Project

General

Profile

SlowMon Considerations When Changing Online Machines

If we change the machine on which Ganglia is running

The primary way that slowmon gets data from the DAQ is via Ganglia multicast. As long as multicast continues to work on the network and the Ganglia configuration is not changed, it won't matter which machine is broadcasting. It looks for the broadcasts on multicast group 239.2.11.7 port 8016. This parameter is set in /etc/ganglia/gmond.conf, so as long as /etc/ganglia/gmond.conf is unchanged between hosts, there's nothing to change.

The slowmon also has a backup to the Ganglia multicast mechanism that uses the port on which the Ganglia master daemon will deliver a XML-based representation of all the latest Ganglia metrics. This has been handy when the network has lost multicast ability due to some unexpected router change. Right now the code is hard-coded to use evb's IP address. The code is in ~uboonesmc/slowmoncon/apps/GangliaReader/GangliaReader.py, and the address is clearly indicated in a very obvious global variable in line 16. But this is only a backup: slowmon would still get the data even without this as long as the Ganglia metrics are being sent and received in the normal way.

If we change other machines and need to ensure that the Ganglia metrics are reading the correct machine

The DAQ constructs the names in Ganglia automatically from the hosts.

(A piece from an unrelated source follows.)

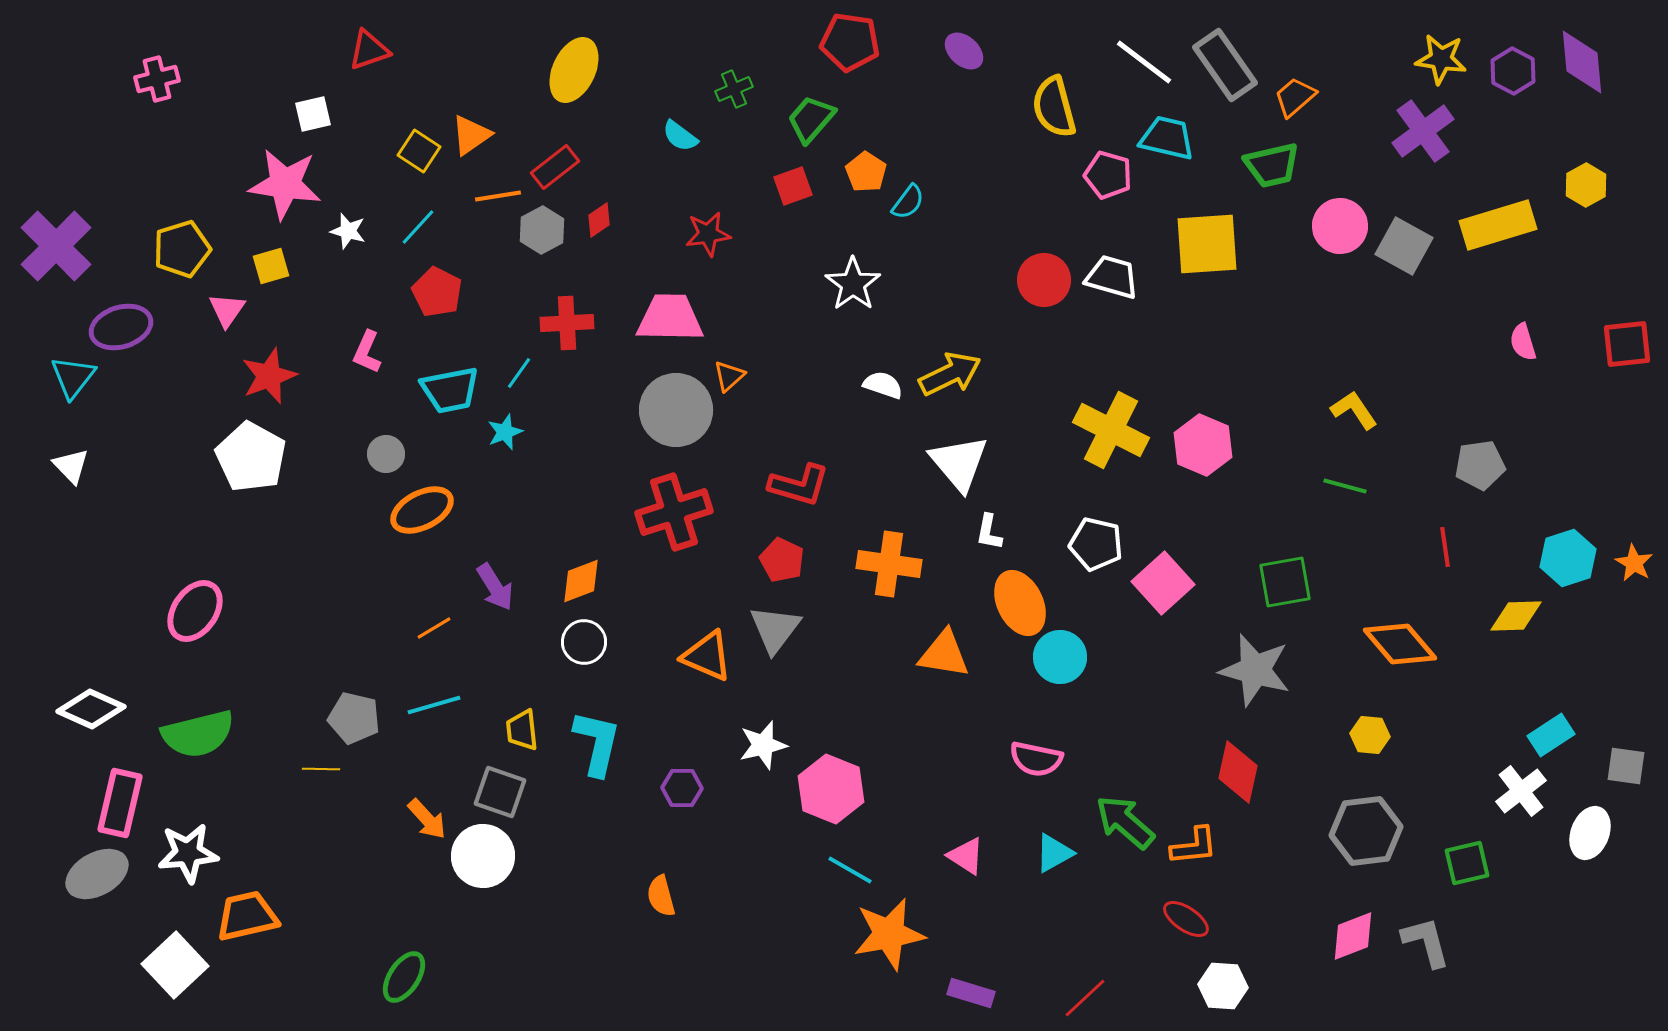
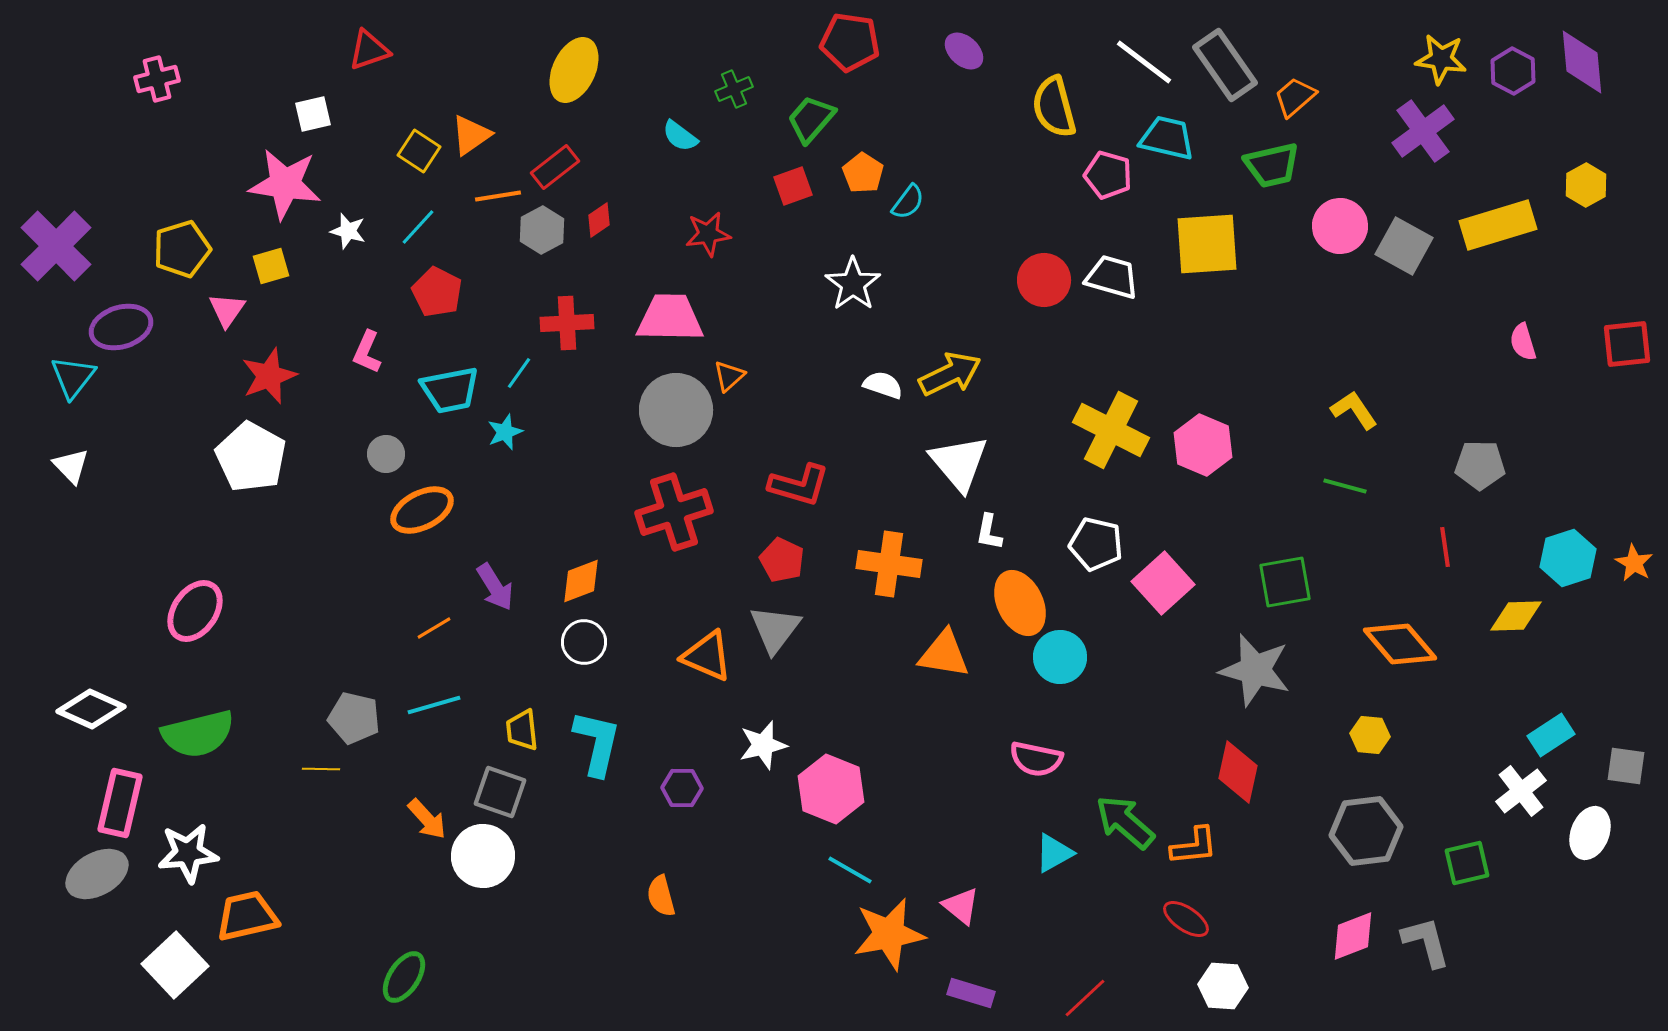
orange pentagon at (866, 172): moved 3 px left, 1 px down
gray pentagon at (1480, 465): rotated 9 degrees clockwise
pink triangle at (966, 856): moved 5 px left, 50 px down; rotated 6 degrees clockwise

The correspondence between Ganglia names and slow control names is given in the file slowmoncon/apps/GangliaReader/ganglia_reader_config.csv. That's a data file that the software reads. The first column is the Ganglia metric name, the second is the Ganglia host, and the third column is the EPICS variable name.

We think all of the PCStatus variables should be left alone regardless of what happens to the computers, since whatever they read or don't read, they still represent what is actually happening. Likewise we would probably want to leave the DAQ seb variables alone.

For the evb-related DAQ variables, if you run the event builder on a machine that Ganglia thinks is something other than ubdaq-prod-evb-priv, then we would have to change the expected host names in column 2 of the .csv file referenced above. We have agreed to NOT change the name of the EPICS variable, for two reasons: (1) it would completely confuse the archiver, alarm server, and displays, and (2) the way the string "evb" is used in the EPICS variable names can just as well refer to the event builder software as to a host name.

Thus, for example, if we started running the event builder on near1, we would change

Receiver-ReceivedDataRate_Aassemblerappevb,ubdaq-prod-evb-priv,uB_DAQStatus_DAQX_evb/Received_Data_Rate_assembler

to

Receiver-ReceivedDataRate_Aassemblerappevb,ubdaq-prod-near1-priv,uB_DAQStatus_DAQX_evb/Received_Data_Rate_assembler

But leave the third column as is.

Someone from slow controls could take care of editing the file. It's a simple .csv file, easily editable in any text editor, and the required change isn't hard. The slow controls expert has an advantage in that they can easily stop and restart the Ganglia-to-EPICS process until they get it right.